In 1999 at the United Nations in Geneva, AIDS activists proposed compulsory licensing for antiretroviral drugs, which would enable other non-patent holders to produce the drugs at lower market costs. The idea of taking legal measures to limit the price of HIV treatment continued to spread globally. In 1998, Brazil was the first developing nation to implement a national HIV-reduction program which produced generic versions of originator drugs, allowing consumers to purchase antiretroviral drugs at prices that were on average 79% lower than the market price before.[25] In 2000, the Treatment Action Campaign of the International AIDS Conference in Durban prioritized increasing access to antiretroviral drugs and created the Global March for Treatment. Later on that year, a global summit in Okinawa, Japan, founded the Global Fund to optimize international funding for curbing HIV and other diseases.
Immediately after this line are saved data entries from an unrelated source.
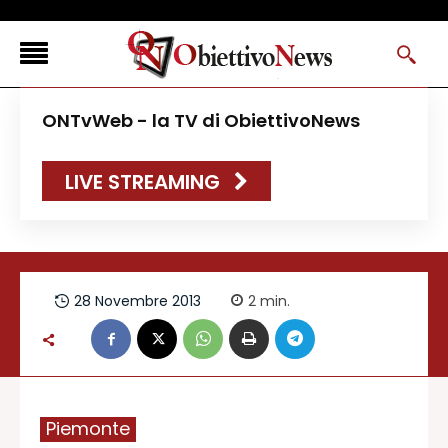
<
ONTvWeb - la TV di ObiettivoNews
FLASH NEWS
LIVE STREAMING
NEWS DAL RESTO D’ITALIA
ONTVWEB
CANAVESELOCAL
PROMOREDAZIONALI
28 Novembre 2013
2
min.
ONSTYLE MAGAZINE
Piemonte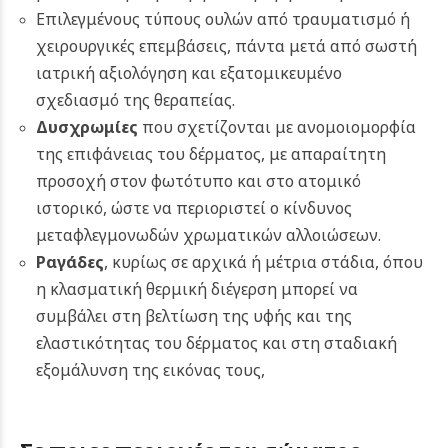
Επιλεγμένους τύπους ουλών από τραυματισμό ή
χειρουργικές επεμβάσεις, πάντα μετά από σωστή
ιατρική αξιολόγηση και εξατομικευμένο
σχεδιασμό της θεραπείας.
Δυσχρωμίες
που σχετίζονται με ανομοιομορφία
της επιφάνειας του δέρματος, με απαραίτητη
προσοχή στον φωτότυπο και στο ατομικό
ιστορικό, ώστε να περιοριστεί ο κίνδυνος
μεταφλεγμονωδών χρωματικών αλλοιώσεων.
Ραγάδες
,
κυρίως σε αρχικά ή μέτρια στάδια, όπου
η κλασματική θερμική διέγερση μπορεί να
συμβάλει στη βελτίωση της υφής και της
ελαστικότητας του δέρματος και στη σταδιακή
εξομάλυνση της εικόνας τους,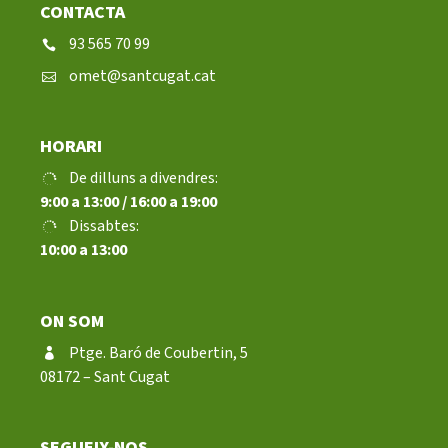
CONTACTA
93 565 70 99
omet@santcugat.cat
HORARI
De dilluns a divendres:
9:00 a 13:00 / 16:00 a 19:00
Dissabtes:
10:00 a 13:00
ON SOM
Ptge. Baró de Coubertin, 5
08172 – Sant Cugat
SEGUEIX-NOS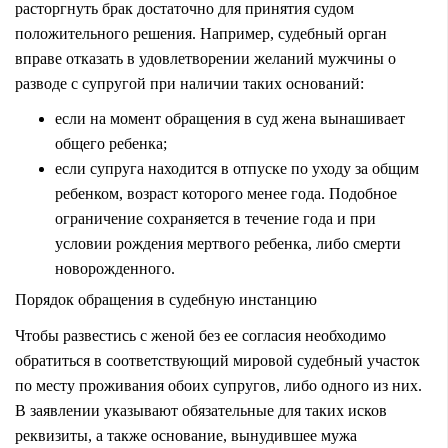
расторгнуть брак достаточно для принятия судом
положительного решения. Например, судебный орган
вправе отказать в удовлетворении желаний мужчины о
разводе с супругой при наличии таких оснований:
если на момент обращения в суд жена вынашивает
общего ребенка;
если супруга находится в отпуске по уходу за общим
ребенком, возраст которого менее года. Подобное
ограничение сохраняется в течение года и при
условии рождения мертвого ребенка, либо смерти
новорожденного.
Порядок обращения в судебную инстанцию
Чтобы развестись с женой без ее согласия необходимо
обратиться в соответствующий мировой судебный участок
по месту проживания обоих супругов, либо одного из них.
В заявлении указывают обязательные для таких исков
реквизиты, а также основание, вынудившее мужа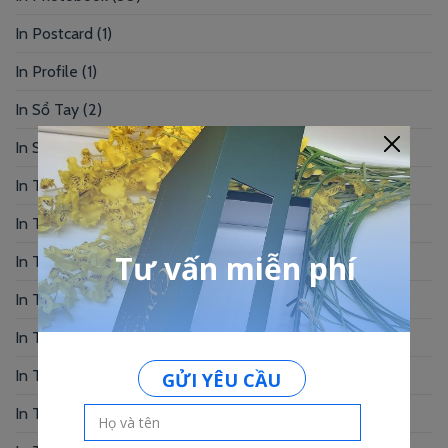
In Postcard
(1)
In Profile
(1)
In Sổ Tay
(2)
In Standee – PP
(2)
In Tag Treo
(7)
In Thẻ Bài
(2)
In Thẻ Nhân Viên
(3)
In Thẻ Nhựa
(34)
In Thiệp Chúc Mừng
(6)
In Thiệp Cưới
(33)
In Thiệp Mời
(6)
In response to rising public pressures, pharmaceutical companies began to sell antiretroviral drugs at discounted prices through the Accelerating Access Initiative; however, even at the discounted prices the brand name drugs still were not as affordable as their generic counterparts. In 2001, India released a generic antiretroviral drug treatment for $350 per patient per year at a time when the originator version would have cost approximately $1000 per patient per year.[26] This great price difference demonstrated the possibility of considerably more affordable antiretroviral drug costs to the public, prompting greater widespread activism. That same year at the World Trade Organization Ministerial Conference, the Doha Declaration on the TRIPS agreement and public health was adopted, emphasizing that nations should not be hindered by intellectual property rights when promoting public health.[27]
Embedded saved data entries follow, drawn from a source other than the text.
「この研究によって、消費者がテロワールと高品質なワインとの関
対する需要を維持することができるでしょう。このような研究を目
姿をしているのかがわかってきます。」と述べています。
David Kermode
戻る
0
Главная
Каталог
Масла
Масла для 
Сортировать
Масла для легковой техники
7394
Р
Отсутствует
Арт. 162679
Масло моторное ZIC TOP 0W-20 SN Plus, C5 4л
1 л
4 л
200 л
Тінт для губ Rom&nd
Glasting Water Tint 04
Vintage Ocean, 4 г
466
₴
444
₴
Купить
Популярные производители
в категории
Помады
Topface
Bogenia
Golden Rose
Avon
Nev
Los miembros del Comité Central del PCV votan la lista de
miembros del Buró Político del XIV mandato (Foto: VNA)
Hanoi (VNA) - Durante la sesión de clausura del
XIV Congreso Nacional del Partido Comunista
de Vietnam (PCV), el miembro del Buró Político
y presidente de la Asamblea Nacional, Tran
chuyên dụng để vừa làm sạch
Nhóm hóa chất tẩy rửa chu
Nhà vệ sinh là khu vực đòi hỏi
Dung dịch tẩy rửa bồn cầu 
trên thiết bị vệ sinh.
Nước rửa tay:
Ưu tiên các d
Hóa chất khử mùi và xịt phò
In 2003, HIV/AIDS was officially declared a global health emergency by the WHO,[28] and for the next several years, with the combined effort and funding from organizations such as national governments, the Global Fund, and PEPFAR, the cost of HIV treatment was able to decline and accessibility to generic drug brands increased, especially in developing nations. In 2010, the Medicines Patent Pool (MPP) was founded for the purpose of negotiating with pharmaceutical companies to reduce drug prices for treatment of HIV as well as other diseases, allowing countries who are part of the agreement to further offer reduced drug prices to consumers.